When healthcare workers get vaccinated before me, they'll have a 90%+ chance of not getting ill from COVID, and will be ready to care for me should I get sick. Just by having available medical experts, my risk of dying goes down. Mmm, first jelly bean!
When at-risk populations get vaccinated, they have a 90%+ chance of not getting ill from COVID, which means more hospital and staff capacity, which opens up more medical resources should I need them. So tasty, this candy!
When essential workers get vaccinated, people who provide me things and services to me -- like mail, food, K-12 teachers, and city services -- have a 90%+ chance of not getting ill from COVID, ensuring our society can better operate. I can't get enough of this candy!
Given my low risk, it is better for me for others to get vaccines first, because it improves both my access to medical care and to goods and services I need. (Also, lots of people I and others love don't die:) The interactive timeline obfuscates all these benefits in the interest of faux ordinal placement.
And, as this thread makes clear vaccinations prevent illness, not necessarily infection. So, although vaccination will occur in an order, we all need to keep masking, washing, and social distancing until we have a sufficient number of people vaccinated. For us to return to normal, we all are safe only when we ALL are safe.

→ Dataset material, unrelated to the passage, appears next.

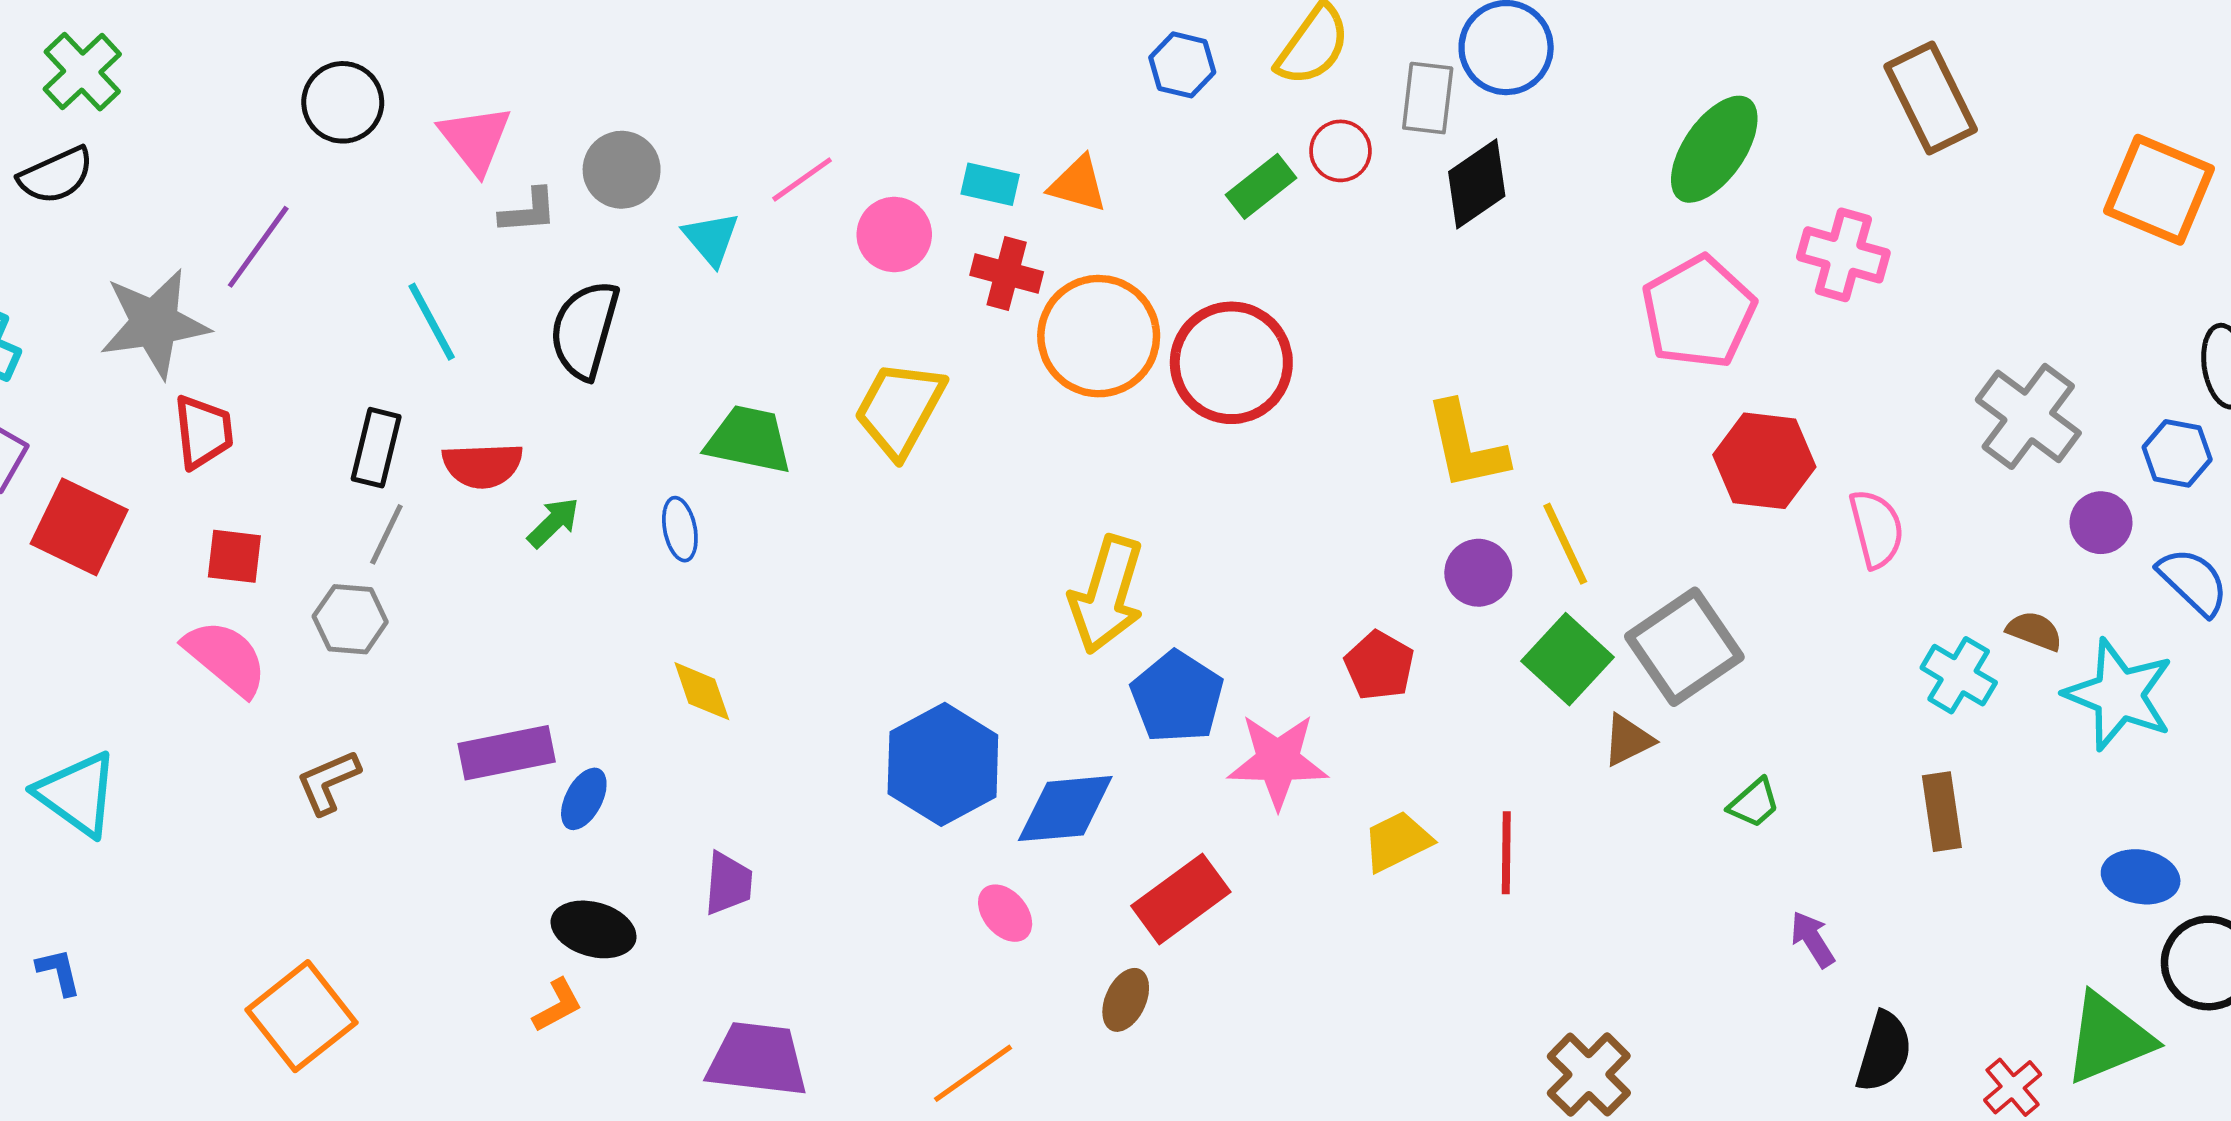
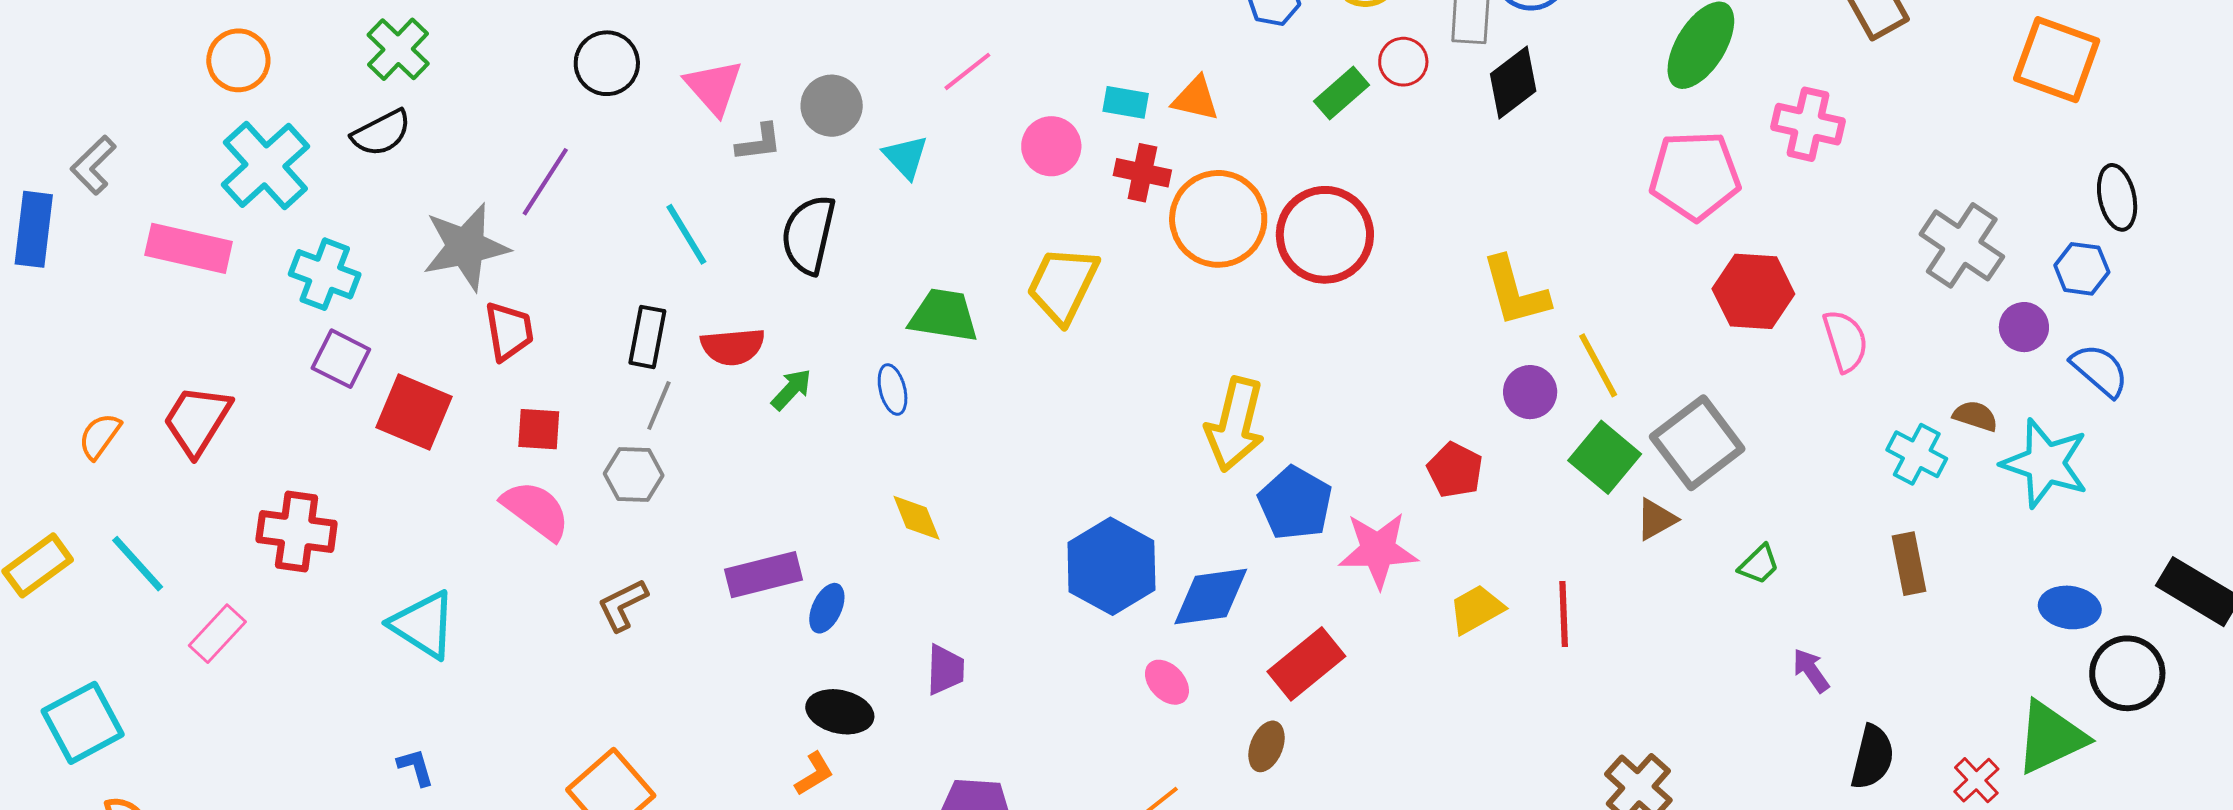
pink line: (802, 179) -> (967, 71), moved
pink pentagon: (1698, 312) -> (1695, 176), turned 30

The Interactive Timeline discusses some of the complications of the vaccination role out, but not this central issue of how vaccines work to prevent illness, not necessarily infection. At the very least, if there's going to be an ordered list, it should be qualified with some rudimentary grounding in what the list claims to describe.
Journalism has a responsibility to present information in ways that inform our citizenry. Th NY Times Interactive Timeline "Find Your Place in the Vaccine Line" doesn't do that, and misrepresents what matters about vaccination all in the service of an interactive data visualization.